The world critically needs changemakers committed to understanding social issues and collaborating alongside their communities to foster meaningful change. In Civic Engagement for Social Good (CESG), previously known as CIVICUS, students work with organizations addressing a range of societal challenges, including poverty, food insecurity, housing insecurity, child welfare, education, political activism, animal rights, and the environment.  Students explore:

  • Issues impacting local communities
  • Organizations that are addressing pressing social issues
  • Ways to engage in hands-on work in civic engagement
  • Strategies for deliberative dialogue in a multicultural world
  • Methods to leverage their strengths to make sustainable change

CESG coursework and community engagement activities operate in tandem, creating a synergy that enhances the overall student experience. Coursework provides an opportunity for students to explore the root causes of social needs and strategies for addressing social concerns that they see during their work in the community, while service projects and co-curricular activities create an environment for students to implement what they learn in the classroom. 

As an interdisciplinary program, CESG students represent a wide range of academic interests and majors. Civic Engagement for Social Good encourages students to ground their work in their passions, academic majors, and professional interests.
##########
*Task details*
Carry on the passage about the Civic Engagement for Social Good program, starting right after its final sentence.

*Data*
##########
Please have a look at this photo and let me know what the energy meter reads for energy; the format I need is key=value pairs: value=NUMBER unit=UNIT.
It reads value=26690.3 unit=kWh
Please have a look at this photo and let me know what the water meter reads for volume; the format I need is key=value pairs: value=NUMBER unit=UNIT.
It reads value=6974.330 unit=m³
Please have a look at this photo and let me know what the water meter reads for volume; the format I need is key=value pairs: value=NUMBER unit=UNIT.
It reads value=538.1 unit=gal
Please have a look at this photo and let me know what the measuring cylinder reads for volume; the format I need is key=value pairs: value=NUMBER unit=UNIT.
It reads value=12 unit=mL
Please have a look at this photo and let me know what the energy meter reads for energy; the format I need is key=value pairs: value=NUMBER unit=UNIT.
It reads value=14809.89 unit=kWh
##########
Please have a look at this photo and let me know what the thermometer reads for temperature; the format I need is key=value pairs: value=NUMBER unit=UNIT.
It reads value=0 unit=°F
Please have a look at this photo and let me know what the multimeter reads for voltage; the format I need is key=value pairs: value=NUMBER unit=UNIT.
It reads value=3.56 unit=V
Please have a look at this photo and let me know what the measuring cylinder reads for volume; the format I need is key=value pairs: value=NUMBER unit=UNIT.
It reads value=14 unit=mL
##########
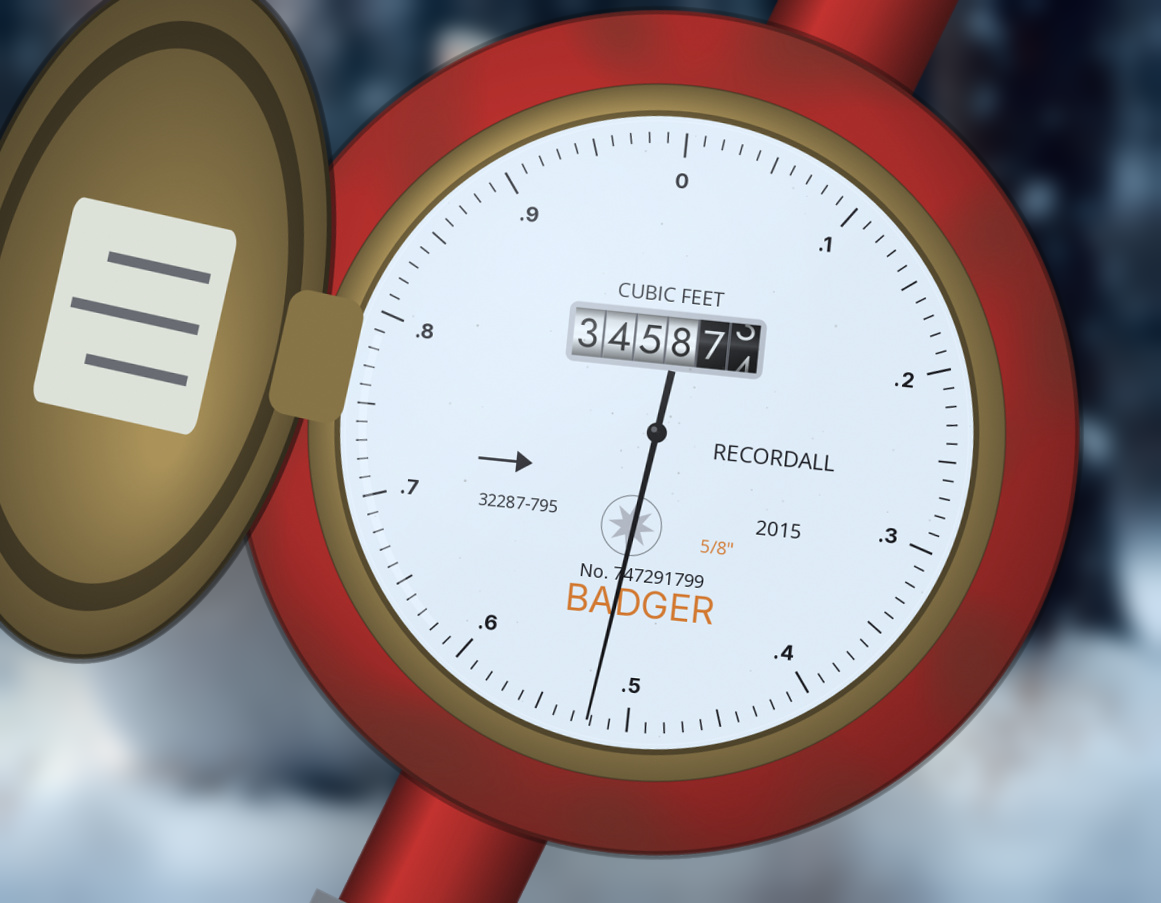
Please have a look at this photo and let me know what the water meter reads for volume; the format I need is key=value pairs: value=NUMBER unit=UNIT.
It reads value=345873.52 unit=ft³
##########
*Exercise answer*
Through their shared passion for social good and engagement in co-curricular activities, CESG students form a close cohort who develop strong friendships and support each other throughout their time at UMD.

 

Colloquium and Lecture Topics

  • The complexities and the structures that cause social issues
  • Concepts related to the theories and practices of civic engagement 
  • Models for working towards positive social change 
  • Ways to engage in difficult conversations with empathy around differences of perspective, beliefs, and identities

[This program] has made me a kinder, more compassionate, more informed person. [It] gave me the opportunity to get my hands dirty, to engage in the community in ways I never thought I could. [It] has taught me that it takes a village but also that I can make tremendous change myself..providing me with more opportunities for learning and character-building than I would've gotten in any other program or club.

kimberly hubscher and testudo
Kimberly Hubscher CIVICUS alum

Other Learning Opportunities 

Students are actively engaged in UMD, College Park and surrounding areas, and Washington, DC annually completing over 1,000 hours of volunteer work.  Students can choose from over 100 projects per year with a wide array of partner organizations.  

Students:

  • Participate in civic engagement projects.  Recently, students have acted as mentors for local elementary students, planted trees to increase the canopy in Washington, DC, served meals from a mobile soup kitchen, handled dogs at a humane rescue adoption event, canvassed on behalf of political candidates, and captioned videos to ensure accessibility for a wider community.
  • Take trips to Washington DC and the surrounding area where they participate in scavenger hunts, visit memorials, monuments, and museums,  and attend baseball games, cultural heritage events, and the performing arts.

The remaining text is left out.